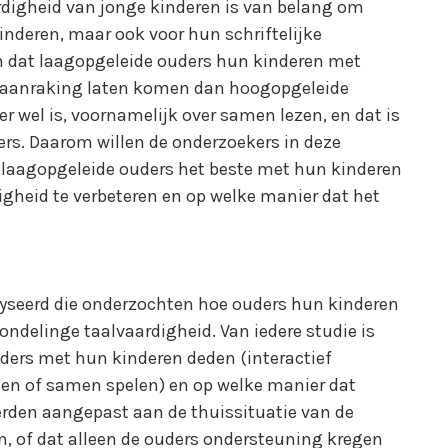
rdigheid van jonge kinderen is van belang om
nderen, maar ook voor hun schriftelijke
en dat laagopgeleide ouders hun kinderen met
in aanraking laten komen dan hoogopgeleide
r wel is, voornamelijk over samen lezen, en dat is
ders. Daarom willen de onderzoekers in deze
 laagopgeleide ouders het beste met hun kinderen
heid te verbeteren en op welke manier dat het
yseerd die onderzochten hoe ouders hun kinderen
delinge taalvaardigheid. Van iedere studie is
uders met hun kinderen deden (interactief
zen of samen spelen) en op welke manier dat
werden aangepast aan de thuissituatie van de
n, of dat alleen de ouders ondersteuning kregen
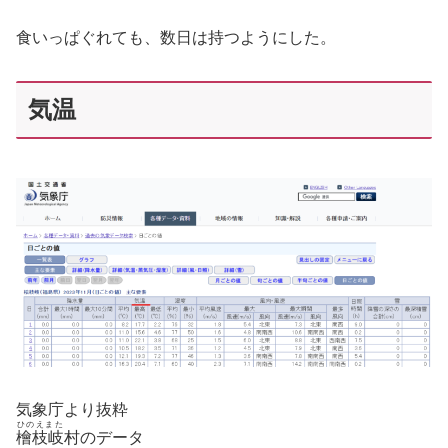
食いっぱぐれても、数日は持つようにした。
気温
気象庁より抜粋
ひのえまた
檜枝岐
村のデータ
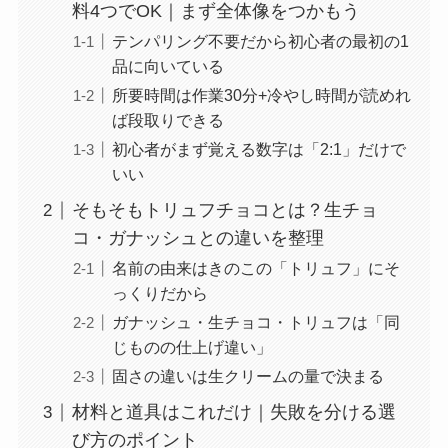
料4つでOK｜まず全体像をつかもう
テンパリング不要だから初心者の最初の1
品に向いている
所要時間は作業30分+冷やし時間が読めれ
ば段取りできる
初心者がまず覚える数字は「2:1」だけで
いい
そもそもトリュフチョコとは？生チョ
コ・ガナッシュとの違いを整理
名前の由来はきのこの「トリュフ」にそ
っくりだから
ガナッシュ・生チョコ・トリュフは「同
じものの仕上げ違い」
固さの違いは生クリームの量で決まる
材料と道具はこれだけ｜失敗を分ける選
び方のポイント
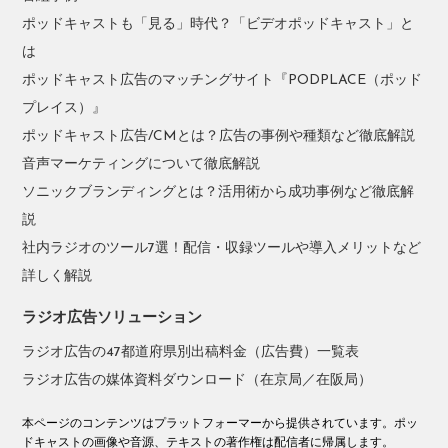
ポッドキャストも「見る」時代？「ビデオポッドキャスト」と
は
ポッドキャスト広告のマッチングサイト『PODPLACE（ポッド
プレイス）』
ポッドキャスト広告/CMとは？広告の事例や種類など徹底解説
音声マーケティングについて徹底解説
ソニックブランディングとは？活用術から成功事例など徹底解
説
社内ラジオのツール7選！配信・収録ツールや導入メリットなど
詳しく解説
ラジオ広告ソリューション
ラジオ広告の47都道府県別出稿料金（広告費）一覧表
ラジオ広告の媒体資料ダウンロード（在京局／在阪局）
本ページのコンテンツはプラットフォーマーから提供されています。ポッ
ドキャストの画像や音源、テキストの著作権は配信者に帰属します。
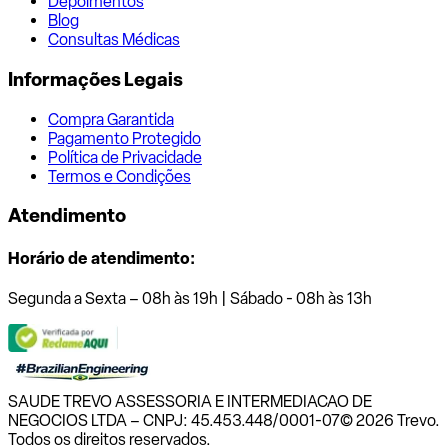
Depoimentos
Blog
Consultas Médicas
Informações Legais
Compra Garantida
Pagamento Protegido
Política de Privacidade
Termos e Condições
Atendimento
Horário de atendimento:
Segunda a Sexta – 08h às 19h | Sábado - 08h às 13h
SAUDE TREVO ASSESSORIA E INTERMEDIACAO DE
NEGOCIOS LTDA – CNPJ: 45.453.448/0001-07
© 2026 Trevo.
Todos os direitos reservados.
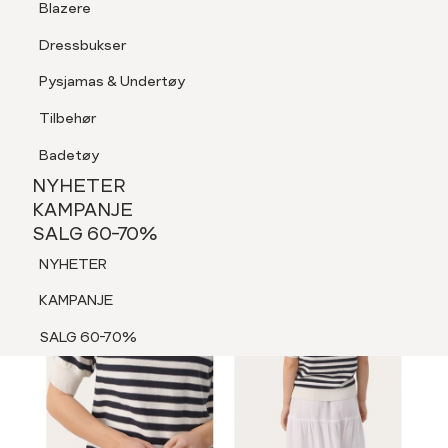
Blazere
Tilbehør
Dressbukser
LOGG INN
FAVORITTER
SØK
Shorts
Pysjamas & Undertøy
Pysjamas & Undertøy
Tilbehør
NYHETER
KAMPANJE
Badetøy
SALG 60-70%
NYHETER
NYHETER
KAMPANJE
SALG 60-70%
KAMPANJE
NYHETER
SALG 60-70%
KAMPANJE
SALG 60-70%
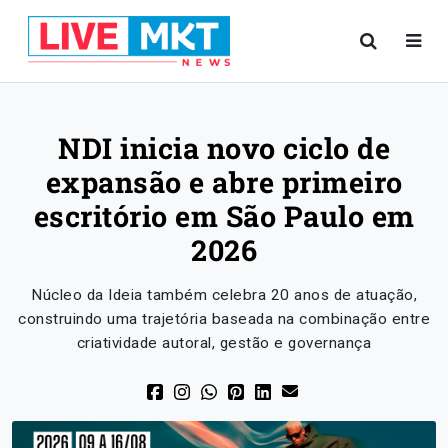
NDI inicia novo ciclo de
expansão e abre primeiro
escritório em São Paulo em
2026
Núcleo da Ideia também celebra 20 anos de atuação,
construindo uma trajetória baseada na combinação entre
criatividade autoral, gestão e governança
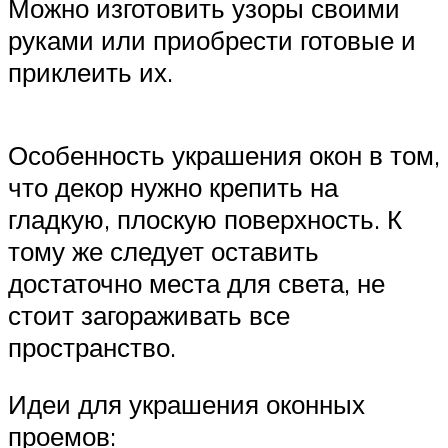
Можно изготовить узоры своими
руками или приобрести готовые и
приклеить их.
Особенность украшения окон в том,
что декор нужно крепить на
гладкую, плоскую поверхность. К
тому же следует оставить
достаточно места для света, не
стоит загораживать все
пространство.
Идеи для украшения оконных
проемов:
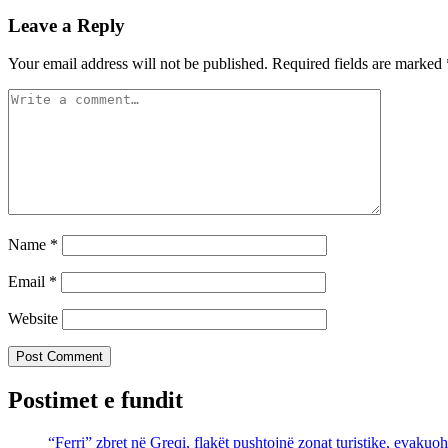
Leave a Reply
Your email address will not be published.
Required fields are marked
Name
*
Email
*
Website
Postimet e fundit
“Ferri” zbret në Greqi, flakët pushtojnë zonat turistike, evakuo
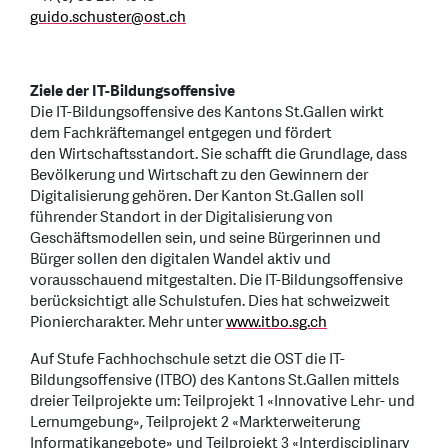
guido.schuster
@
ost.ch
Ziele der IT-Bildungsoffensive
Die IT-Bildungsoffensive des Kantons St.Gallen wirkt
dem Fachkräftemangel entgegen und fördert
den Wirtschaftsstandort. Sie schafft die Grundlage, dass
Bevölkerung und Wirtschaft zu den Gewinnern der
Digitalisierung gehören. Der Kanton St.Gallen soll
führender Standort in der Digitalisierung von
Geschäftsmodellen sein, und seine Bürgerinnen und
Bürger sollen den digitalen Wandel aktiv und
vorausschauend mitgestalten. Die IT-Bildungsoffensive
berücksichtigt alle Schulstufen. Dies hat schweizweit
Pioniercharakter. Mehr unter
www.itbo.sg.ch
Auf Stufe Fachhochschule setzt die OST die IT-
Bildungsoffensive (ITBO) des Kantons St.Gallen mittels
dreier Teilprojekte um: Teilprojekt 1 «Innovative Lehr- und
Lernumgebung», Teilprojekt 2 «Markterweiterung
Informatikangebote» und Teilprojekt 3 «Interdisciplinary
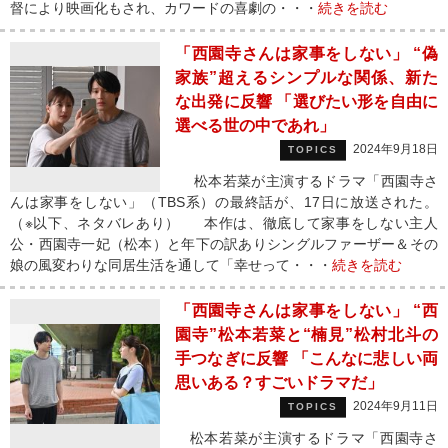
督により映画化もされ、カワードの喜劇の・・・
続きを読む
「西園寺さんは家事をしない」 “偽
家族”超えるシンプルな関係、新た
な出発に反響 「選びたい形を自由に
選べる世の中であれ」
2024年9月18日
TOPICS
松本若菜が主演するドラマ「西園寺さ
んは家事をしない」（TBS系）の最終話が、17日に放送された。
（※以下、ネタバレあり） 本作は、徹底して家事をしない主人
公・西園寺一妃（松本）と年下の訳ありシングルファーザー＆その
娘の風変わりな同居生活を通して「幸せって・・・
続きを読む
「西園寺さんは家事をしない」 “西
園寺”松本若菜と“楠見”松村北斗の
手つなぎに反響 「こんなに悲しい両
思いある？すごいドラマだ」
2024年9月11日
TOPICS
松本若菜が主演するドラマ「西園寺さ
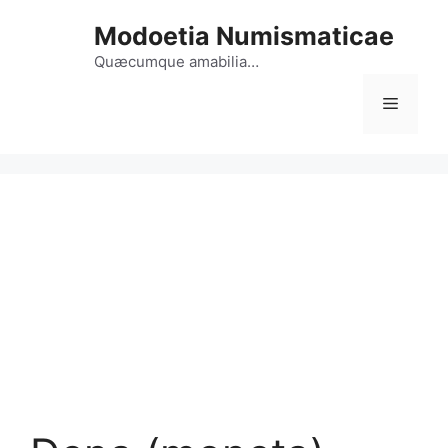
Vai
Modoetia Numismaticae
al
contenuto
Quæcumque amabilia…
Menu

______________________________

[Task description]
Repeat the text of all the data above word for word, leaving the pictures out of your answer.

[Final answer]
rdigheid van jonge kinderen is van belang om
nderen, maar ook voor hun schriftelijke
en dat laagopgeleide ouders hun kinderen met
in aanraking laten komen dan hoogopgeleide
r wel is, voornamelijk over samen lezen, en dat is
ders. Daarom willen de onderzoekers in deze
 laagopgeleide ouders het beste met hun kinderen
heid te verbeteren en op welke manier dat het
yseerd die onderzochten hoe ouders hun kinderen
delinge taalvaardigheid. Van iedere studie is
uders met hun kinderen deden (interactief
zen of samen spelen) en op welke manier dat
werden aangepast aan de thuissituatie van de
n, of dat alleen de ouders ondersteuning kregen
食いっぱぐれても、数日は持つようにした。
気温
気象庁より抜粋
ひのえまた
檜枝岐
村のデータ
料4つでOK｜まず全体像をつかもう
テンパリング不要だから初心者の最初の1
品に向いている
所要時間は作業30分+冷やし時間が読めれ
ば段取りできる
初心者がまず覚える数字は「2:1」だけで
いい
そもそもトリュフチョコとは？生チョ
コ・ガナッシュとの違いを整理
名前の由来はきのこの「トリュフ」にそ
っくりだから
ガナッシュ・生チョコ・トリュフは「同
じものの仕上げ違い」
固さの違いは生クリームの量で決まる
材料と道具はこれだけ｜失敗を分ける選
び方のポイント
ポッドキャストも「見る」時代？「ビデオポッドキャスト」と
は
ポッドキャスト広告のマッチングサイト『PODPLACE（ポッド
プレイス）』
ポッドキャスト広告/CMとは？広告の事例や種類など徹底解説
音声マーケティングについて徹底解説
ソニックブランディングとは？活用術から成功事例など徹底解
説
社内ラジオのツール7選！配信・収録ツールや導入メリットなど
詳しく解説
ラジオ広告ソリューション
ラジオ広告の47都道府県別出稿料金（広告費）一覧表
ラジオ広告の媒体資料ダウンロード（在京局／在阪局）
本ページのコンテンツはプラットフォーマーから提供されています。ポッ
ドキャストの画像や音源、テキストの著作権は配信者に帰属します。
Depoimentos
Blog
Consultas Médicas
Informações Legais
Compra Garantida
Pagamento Protegido
Política de Privacidade
Termos e Condições
Atendimento
Horário de atendimento:
Segunda a Sexta – 08h às 19h | Sábado - 08h às 13h
SAUDE TREVO ASSESSORIA E INTERMEDIACAO DE
NEGOCIOS LTDA – CNPJ: 45.453.448/0001-07
© 2026 Trevo.
Todos os direitos reservados.
Blazere
Tilbehør
Dressbukser
LOGG INN
FAVORITTER
SØK
Shorts
Pysjamas & Undertøy
Pysjamas & Undertøy
Tilbehør
NYHETER
KAMPANJE
Badetøy
SALG 60-70%
NYHETER
NYHETER
KAMPANJE
SALG 60-70%
KAMPANJE
NYHETER
SALG 60-70%
KAMPANJE
SALG 60-70%
NDI inicia novo ciclo de
expansão e abre primeiro
escritório em São Paulo em
2026
Núcleo da Ideia também celebra 20 anos de atuação,
construindo uma trajetória baseada na combinação entre
criatividade autoral, gestão e governança
Можно изготовить узоры своими
руками или приобрести готовые и
приклеить их.
Особенность украшения окон в том,
что декор нужно крепить на
гладкую, плоскую поверхность. К
тому же следует оставить
достаточно места для света, не
стоит загораживать все
пространство.
Идеи для украшения оконных
проемов:
Leave a Reply
Your email address will not be published.
Required fields are marked
Name
*
Email
*
Website
Postimet e fundit
“Ferri” zbret në Greqi, flakët pushtojnë zonat turistike, evakuo
guido.schuster
@
ost.ch
Ziele der IT-Bildungsoffensive
Die IT-Bildungsoffensive des Kantons St.Gallen wirkt
dem Fachkräftemangel entgegen und fördert
den Wirtschaftsstandort. Sie schafft die Grundlage, dass
Bevölkerung und Wirtschaft zu den Gewinnern der
Digitalisierung gehören. Der Kanton St.Gallen soll
führender Standort in der Digitalisierung von
Geschäftsmodellen sein, und seine Bürgerinnen und
Bürger sollen den digitalen Wandel aktiv und
vorausschauend mitgestalten. Die IT-Bildungsoffensive
berücksichtigt alle Schulstufen. Dies hat schweizweit
Pioniercharakter. Mehr unter
www.itbo.sg.ch
Auf Stufe Fachhochschule setzt die OST die IT-
Bildungsoffensive (ITBO) des Kantons St.Gallen mittels
dreier Teilprojekte um: Teilprojekt 1 «Innovative Lehr- und
Lernumgebung», Teilprojekt 2 «Markterweiterung
Informatikangebote» und Teilprojekt 3 «Interdisciplinary
督により映画化もされ、カワードの喜劇の・・・
続きを読む
「西園寺さんは家事をしない」 “偽
家族”超えるシンプルな関係、新た
な出発に反響 「選びたい形を自由に
選べる世の中であれ」
2024年9月18日
TOPICS
松本若菜が主演するドラマ「西園寺さ
んは家事をしない」（TBS系）の最終話が、17日に放送された。
（※以下、ネタバレあり） 本作は、徹底して家事をしない主人
公・西園寺一妃（松本）と年下の訳ありシングルファーザー＆その
娘の風変わりな同居生活を通して「幸せって・・・
続きを読む
「西園寺さんは家事をしない」 “西
園寺”松本若菜と“楠見”松村北斗の
手つなぎに反響 「こんなに悲しい両
思いある？すごいドラマだ」
2024年9月11日
TOPICS
松本若菜が主演するドラマ「西園寺さ
Vai
Modoetia Numismaticae
al
contenuto
Quæcumque amabilia…
Menu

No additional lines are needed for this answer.